Luther, with reluctance, at last believed that he had to make public comment against antinomianism and its promoters in 1538 and 1539. Agricola apparently yielded, and Luther’s book Against the Antinomians (1539)[21][failed verification] was to serve as Agricola’s recantation. This was the first use of the term Antinomian.[14][22] But the conflict flared up again, and Agricola sued Luther. He said that Luther had slandered him in his disputations, Against the Antinomians, and in his On the Councils and Churches (1539). But before the case could be brought to trial, Agricola left the city, even though he had bound himself to remain at Wittenberg, and moved to Berlin where he had been offered a position as preacher to the court. After his arrival there, he made peace with the Saxons, acknowledged his “error”, and gradually conformed his doctrine to that which he had before opposed and assailed. He still used such terms as gospel and repentance in a different manner than Luther.[11]

Second Antinomian controversy

The antinomian doctrine, however, was not eliminated from Lutheranism. Melanchthon and those who agreed with him, called Philippists, were checked by the Gnesio-Lutherans in the Second Antinomian Controversy during the Augsburg Interim. The Philippists ascribed to the Gospel alone the ability to work repentance, to the exclusion of the law. They blurred the distinction between Law and Gospel by considering the Gospel itself to be a moral law. They did not identify Christ’s fulfillment of the law with the commandments which humans are expected to follow.[11]

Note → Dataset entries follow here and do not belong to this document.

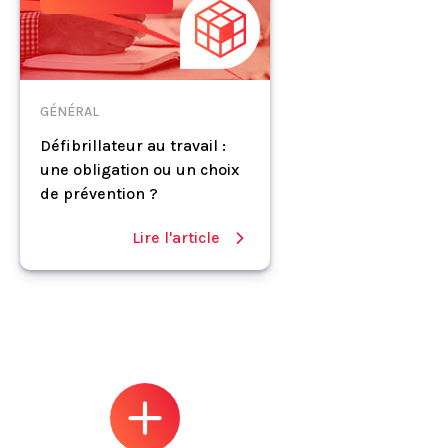
GÉNÉRAL
Défibrillateur au travail :
une obligation ou un choix
de prévention ?
Lire l'article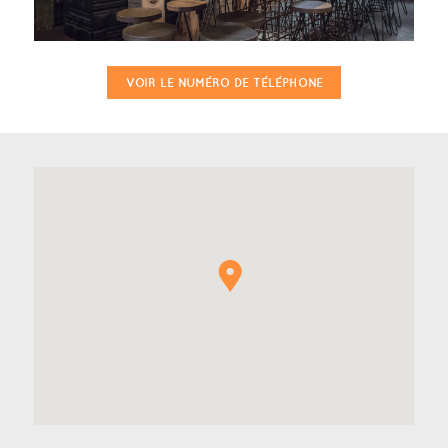
VOIR LE NUMÉRO DE TÉLÉPHONE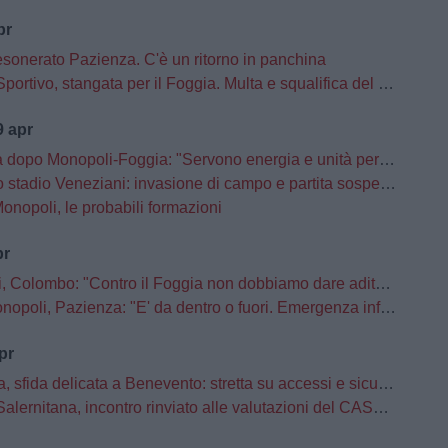
pr
esonerato Pazienza. C'è un ritorno in panchina
ortivo, stangata per il Foggia. Multa e squalifica del campo
 apr
opo Monopoli-Foggia: "Servono energia e unità per l’ultima gara"
adio Veneziani: invasione di campo e partita sospesa tra Monopoli e Foggia
onopoli, le probabili formazioni
pr
ombo: "Contro il Foggia non dobbiamo dare adito a pensieri o a retropensieri"
li, Pazienza: "E' da dentro o fuori. Emergenza infortuni e scelte obbligate"
pr
, sfida delicata a Benevento: stretta su accessi e sicurezza
tana, incontro rinviato alle valutazioni del CASMS: stop alla vendita dei biglietti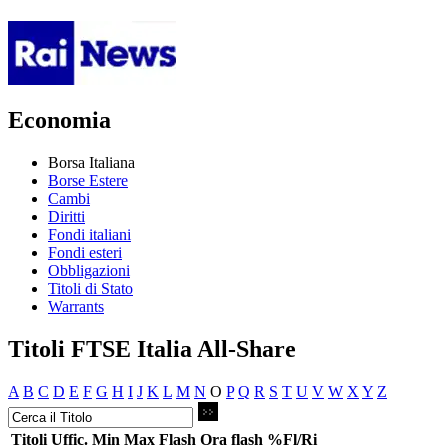
Economia
Borsa Italiana
Borse Estere
Cambi
Diritti
Fondi italiani
Fondi esteri
Obbligazioni
Titoli di Stato
Warrants
Titoli FTSE Italia All-Share
A
B
C
D
E
F
G
H
I
J
K
L
M
N
O
P
Q
R
S
T
U
V
W
X
Y
Z
Titoli
Uffic.
Min
Max
Flash
Ora flash
%Fl/Ri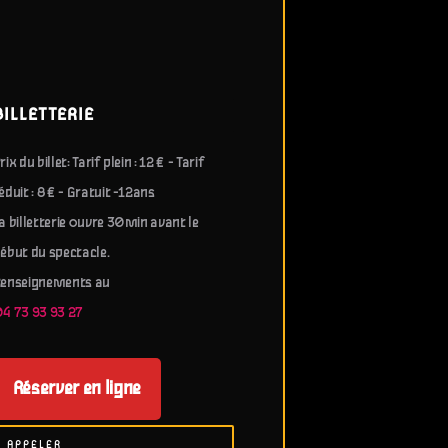
BILLETTERIE
rix du billet: Tarif plein : 12 € - Tarif
éduit : 8 € - Gratuit -12ans
a billetterie ouvre 30min avant le
ébut du spectacle.
enseignements au
4 73 93 93 27
Réserver en ligne
APPELER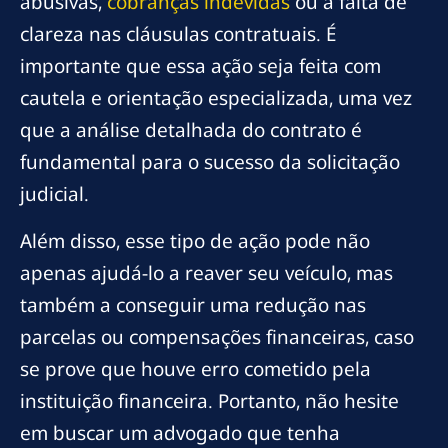
abusivas,
cobranças indevidas
ou a falta de
clareza nas cláusulas contratuais. É
importante que essa ação seja feita com
cautela e orientação especializada, uma vez
que a análise detalhada do contrato é
fundamental para o sucesso da solicitação
judicial.
Além disso, esse tipo de ação pode não
apenas ajudá-lo a reaver seu veículo, mas
também a conseguir uma redução nas
parcelas ou compensações financeiras, caso
se prove que houve erro cometido pela
instituição financeira. Portanto, não hesite
em buscar um advogado que tenha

As a result, the Book of Concord rejects antinomianism in the last confession of faith. The Formula of Concord rejects antinominism in the fifth article, On the Law and the Gospel[23] and in the sixth article, On the Third Use of the Law.[24]

Calvinism

Anne Hutchinson on Trial (1901) by Edwin Austin Abbey depicts the civil trial of Anne Hutchinson during the Antinomian Controversy of the Massachusetts Bay Colony on 7 November 1637

The Articles of the Church of England, Revised and altered by the Assembly of Divines, at Westminster, in the year 1643 condemns antinomianism, teaching that “no Christian man whatsoever is free from the obedience of the commandments which are called moral. By the moral law, we understand all the Ten Commandments taken in their full extent.”[25] The Westminster Confession, held by Presbyterian Churches, holds that the moral law contained in the Ten Commandments “does forever bind all, as well justified persons as others, to the obedience thereof”.[26] The Westminster Confession of Faith further states: “Faith, thus receiving and resting on Christ and His righteousness, is the alone instrument of justification; yet it is not alone in the person justified, but is ever accompanied with all other saving graces, and is no dead faith, but works by love.”[27]

However, a number of seventeenth-century English writers in the Reformed tradition held antinomian beliefs. None of these individuals argued that Christians would not obey the law. Instead, they believed that believers would spontaneously obey the law without external motivation.[4] Antinomianism during this period is likely a reaction against Arminianism, as it emphasized free grace in salvation to the detriment of any participation on the part of the believer.[28] John Eaton (fl. 1619) is often identified as the father of English antinomianism.[28] Tobias Crisp (1600–1643), a Church of England priest who had been Arminian and was later accused of being an antinomian.[29] He was a divisive figure for English Calvinists, with a serious controversy arising from the republication of his works in the 1690s.[30] Also lesser known was John Saltmarsh (priest).

From the latter part of the 18th century, critics of Calvinists accused them of antinomianism. Such charges were frequently raised by Arminian Methodists, who subscribed to a synergistic soteriology that contrasted with Calvinism’s monergistic doctrine of justification. The controversy between Arminian and Calvinistic Methodists produced the notable Arminian critique of Calvinism: Fletcher’s Five Checks to Antinomianism (1771–75).